◆ **REQUIREMENT**
Please copy out the passage below on questions for medium and large repos, word for word.

◆ **READING PASSAGE**
Medium repos (2 questions):
- •What is your priority: stability, speed, or AI-agent readability?
- •How deep can changes go: quick fixes only, or can we refactor?
Large repos (3 questions):
- •What is your priority: stability, speed, or AI-agent readability?
- •How deep can changes go: quick fixes only, medium refactor, or deep restructuring?
- •Are there CI/environment constraints? (e.g., worker limits, no mocks, staging only)
Dynamic Questions (Only if triggered)

Stored data entries
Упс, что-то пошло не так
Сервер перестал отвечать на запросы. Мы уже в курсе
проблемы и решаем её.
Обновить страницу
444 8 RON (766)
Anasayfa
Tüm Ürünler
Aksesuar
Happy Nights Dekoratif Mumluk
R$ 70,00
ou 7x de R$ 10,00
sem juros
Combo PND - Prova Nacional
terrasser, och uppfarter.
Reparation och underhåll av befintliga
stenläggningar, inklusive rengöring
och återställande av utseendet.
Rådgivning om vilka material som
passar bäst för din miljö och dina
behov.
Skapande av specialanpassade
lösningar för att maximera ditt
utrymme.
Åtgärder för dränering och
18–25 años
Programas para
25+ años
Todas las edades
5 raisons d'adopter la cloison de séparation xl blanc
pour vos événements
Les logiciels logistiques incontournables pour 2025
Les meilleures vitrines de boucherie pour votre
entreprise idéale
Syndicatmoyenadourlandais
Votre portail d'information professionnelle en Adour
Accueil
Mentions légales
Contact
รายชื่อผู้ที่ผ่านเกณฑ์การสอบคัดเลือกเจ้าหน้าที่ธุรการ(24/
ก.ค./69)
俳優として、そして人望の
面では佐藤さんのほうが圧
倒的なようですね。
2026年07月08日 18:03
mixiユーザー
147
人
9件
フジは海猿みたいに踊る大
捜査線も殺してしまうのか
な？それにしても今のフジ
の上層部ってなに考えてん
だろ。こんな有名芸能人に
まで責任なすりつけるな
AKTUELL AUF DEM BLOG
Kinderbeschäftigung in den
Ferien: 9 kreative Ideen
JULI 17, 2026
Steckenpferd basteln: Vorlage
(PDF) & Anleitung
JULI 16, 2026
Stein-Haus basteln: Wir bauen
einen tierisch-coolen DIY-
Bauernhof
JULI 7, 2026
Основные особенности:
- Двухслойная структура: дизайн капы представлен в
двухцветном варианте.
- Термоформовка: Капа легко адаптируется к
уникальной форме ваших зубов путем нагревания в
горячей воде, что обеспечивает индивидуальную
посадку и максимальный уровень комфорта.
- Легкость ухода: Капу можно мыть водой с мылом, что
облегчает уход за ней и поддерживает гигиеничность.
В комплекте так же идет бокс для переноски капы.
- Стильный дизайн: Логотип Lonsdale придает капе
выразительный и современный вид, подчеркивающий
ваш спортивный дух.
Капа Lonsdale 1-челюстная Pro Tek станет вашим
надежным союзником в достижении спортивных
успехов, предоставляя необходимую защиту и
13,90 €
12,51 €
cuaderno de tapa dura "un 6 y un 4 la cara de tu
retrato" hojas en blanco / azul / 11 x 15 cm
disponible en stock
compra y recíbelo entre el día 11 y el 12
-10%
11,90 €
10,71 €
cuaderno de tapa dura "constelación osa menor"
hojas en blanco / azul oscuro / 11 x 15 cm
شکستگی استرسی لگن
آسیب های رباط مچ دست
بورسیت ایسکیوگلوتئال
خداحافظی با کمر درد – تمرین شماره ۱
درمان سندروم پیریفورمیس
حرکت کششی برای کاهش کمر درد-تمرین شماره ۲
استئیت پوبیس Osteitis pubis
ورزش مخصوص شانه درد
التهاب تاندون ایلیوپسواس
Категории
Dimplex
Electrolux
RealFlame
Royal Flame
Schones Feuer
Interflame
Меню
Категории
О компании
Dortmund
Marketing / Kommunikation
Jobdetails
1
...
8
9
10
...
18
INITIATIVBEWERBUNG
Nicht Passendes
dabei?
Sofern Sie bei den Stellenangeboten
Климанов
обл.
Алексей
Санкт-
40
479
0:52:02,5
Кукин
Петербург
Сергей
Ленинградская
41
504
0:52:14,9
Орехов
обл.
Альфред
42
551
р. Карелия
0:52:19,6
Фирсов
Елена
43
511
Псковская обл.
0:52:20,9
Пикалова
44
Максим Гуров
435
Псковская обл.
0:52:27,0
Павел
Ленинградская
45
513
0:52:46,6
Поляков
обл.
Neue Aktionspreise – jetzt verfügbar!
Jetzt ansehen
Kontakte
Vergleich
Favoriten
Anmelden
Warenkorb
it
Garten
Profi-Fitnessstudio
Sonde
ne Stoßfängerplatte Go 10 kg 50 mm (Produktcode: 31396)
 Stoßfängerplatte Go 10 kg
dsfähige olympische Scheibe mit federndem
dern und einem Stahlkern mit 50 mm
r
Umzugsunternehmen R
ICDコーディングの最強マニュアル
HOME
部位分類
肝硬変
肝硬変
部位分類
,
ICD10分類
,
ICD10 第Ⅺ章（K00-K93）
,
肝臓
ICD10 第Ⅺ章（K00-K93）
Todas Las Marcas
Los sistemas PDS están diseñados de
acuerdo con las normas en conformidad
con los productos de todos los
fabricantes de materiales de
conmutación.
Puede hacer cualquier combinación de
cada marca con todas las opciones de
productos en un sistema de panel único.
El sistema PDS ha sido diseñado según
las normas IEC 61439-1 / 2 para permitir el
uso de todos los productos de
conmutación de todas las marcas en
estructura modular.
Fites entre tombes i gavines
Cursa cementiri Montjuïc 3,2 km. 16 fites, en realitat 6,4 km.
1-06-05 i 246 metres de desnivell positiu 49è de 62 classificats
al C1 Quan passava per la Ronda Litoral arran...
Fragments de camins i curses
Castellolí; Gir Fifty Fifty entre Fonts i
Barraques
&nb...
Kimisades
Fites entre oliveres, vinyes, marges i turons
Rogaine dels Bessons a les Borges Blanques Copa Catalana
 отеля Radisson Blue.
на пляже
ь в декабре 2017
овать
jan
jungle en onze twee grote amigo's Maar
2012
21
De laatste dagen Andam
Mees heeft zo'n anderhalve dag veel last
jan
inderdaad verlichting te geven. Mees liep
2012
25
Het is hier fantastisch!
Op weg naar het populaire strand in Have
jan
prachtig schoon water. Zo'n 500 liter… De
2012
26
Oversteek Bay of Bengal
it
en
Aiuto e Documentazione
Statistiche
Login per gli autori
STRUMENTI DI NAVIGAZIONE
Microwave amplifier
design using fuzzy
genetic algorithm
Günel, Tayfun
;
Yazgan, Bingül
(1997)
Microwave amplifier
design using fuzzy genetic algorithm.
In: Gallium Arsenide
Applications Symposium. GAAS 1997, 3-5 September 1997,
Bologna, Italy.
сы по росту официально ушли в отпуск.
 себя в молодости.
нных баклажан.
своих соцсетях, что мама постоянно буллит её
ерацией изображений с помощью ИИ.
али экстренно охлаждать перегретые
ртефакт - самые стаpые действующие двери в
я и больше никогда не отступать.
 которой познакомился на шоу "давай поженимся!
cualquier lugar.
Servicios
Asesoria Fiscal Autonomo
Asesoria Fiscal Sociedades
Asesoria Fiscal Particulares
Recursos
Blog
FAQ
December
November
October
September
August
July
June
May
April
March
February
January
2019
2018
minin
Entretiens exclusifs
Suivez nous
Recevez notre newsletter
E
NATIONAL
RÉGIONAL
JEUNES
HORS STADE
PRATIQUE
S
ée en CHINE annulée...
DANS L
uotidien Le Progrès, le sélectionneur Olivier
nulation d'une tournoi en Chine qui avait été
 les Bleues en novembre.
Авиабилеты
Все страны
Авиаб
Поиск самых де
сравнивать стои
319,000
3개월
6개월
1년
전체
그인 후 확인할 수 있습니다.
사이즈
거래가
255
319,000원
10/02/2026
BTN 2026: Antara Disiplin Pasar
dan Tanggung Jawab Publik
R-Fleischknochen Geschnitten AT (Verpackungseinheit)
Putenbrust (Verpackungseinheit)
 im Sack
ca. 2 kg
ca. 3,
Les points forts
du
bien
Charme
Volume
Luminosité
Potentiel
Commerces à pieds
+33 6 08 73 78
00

◆ **RESULT FOR THIS EXERCISE**
Medium repos (2 questions):
- •What is your priority: stability, speed, or AI-agent readability?
- •How deep can changes go: quick fixes only, or can we refactor?
Large repos (3 questions):
- •What is your priority: stability, speed, or AI-agent readability?
- •How deep can changes go: quick fixes only, medium refactor, or deep restructuring?
- •Are there CI/environment constraints? (e.g., worker limits, no mocks, staging only)
Dynamic Questions (Only if triggered)